Furthermore, "The silence of the judgment on any demand which was an issue in the case under the pleadings must be considered as an absolute rejection of the demand." Villars v. Faivre, 36 La. Ann. 398; Soniat v. Whitmer, 141 La. 235, 240, 74 So. 916; Edenborn v. Blacksher, 148 La. 296, 305, 86 So. 817. It is therefore apparent that the Supreme Court did not in the decree under discussion adjudge, as Cockrell alternatively prayed, that the deed from the Levee District was intended to convey all the lands it owned in township 20 south, range 26 east. It certainly did not so adjudge as to the two other townships in dispute to which Cockrell's prayer did not extend. While in its opinion the court used arguments which may prove strong ones in disputes about other lands than those in Washburn's sections 11, 12, and 13, they are not adjudications nor estoppels, but will depend for their weight in further disputes, if such come, on the title put forward by the Levee District and on the circumstances touching the particular areas involved.

*417 It is lastly argued that the rule against splitting causes of action, Louisiana Code of Practice, art. 156, which is said to apply to suits for land, 1 C.J. Actions, § 105, would be violated by any suit the Levee District may bring for any other of its lands. Since the Levee District lands were sold and required to be sold in separate quarter section lots, it may be that each quarter section is to be esteemed a separate tract of land held under a separate title which may be separately litigated. But it is enough to say now that until the Levee District or its successor proposes a suit for definite land under a definite title it cannot well be determined whether that demand is really a part of the former demand and ought to have been included in it.

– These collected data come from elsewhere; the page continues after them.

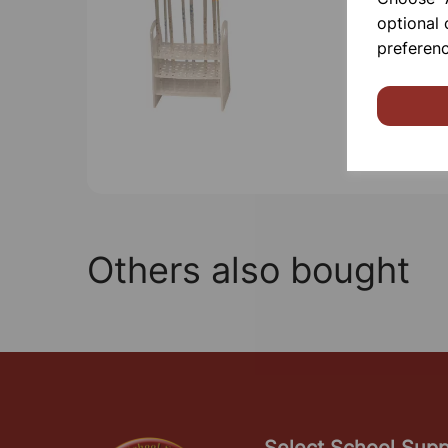
optional 
preferenc
Others also bought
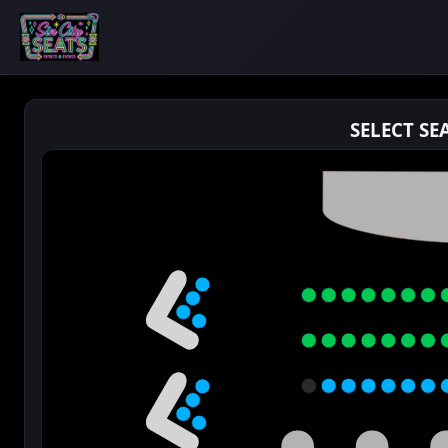
SELECT SE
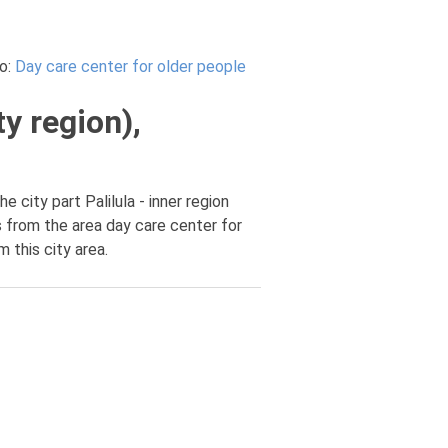
o:
Day care center for older people
ty region),
e city part Palilula - inner region
s from the area day care center for
m this city area.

We are of opinion that the decree of the Supreme Court of Louisiana finally adjudged only that the Levee District had no title to the lands it sued for described as in sections 11, 12, and 13 of township 20 south, range 26 east, according to Washburn's map. The title to that land as it is actually located is settled, but no other land is covered by the decree.

The judgment of the District Court is accordingly reversed, and a decree directed to be entered that the bill be dismissed.

NOTES

[*] See Kelliher v. Stone & Webster (C.C.A.) 75 F.(2d) 331, and cases cited.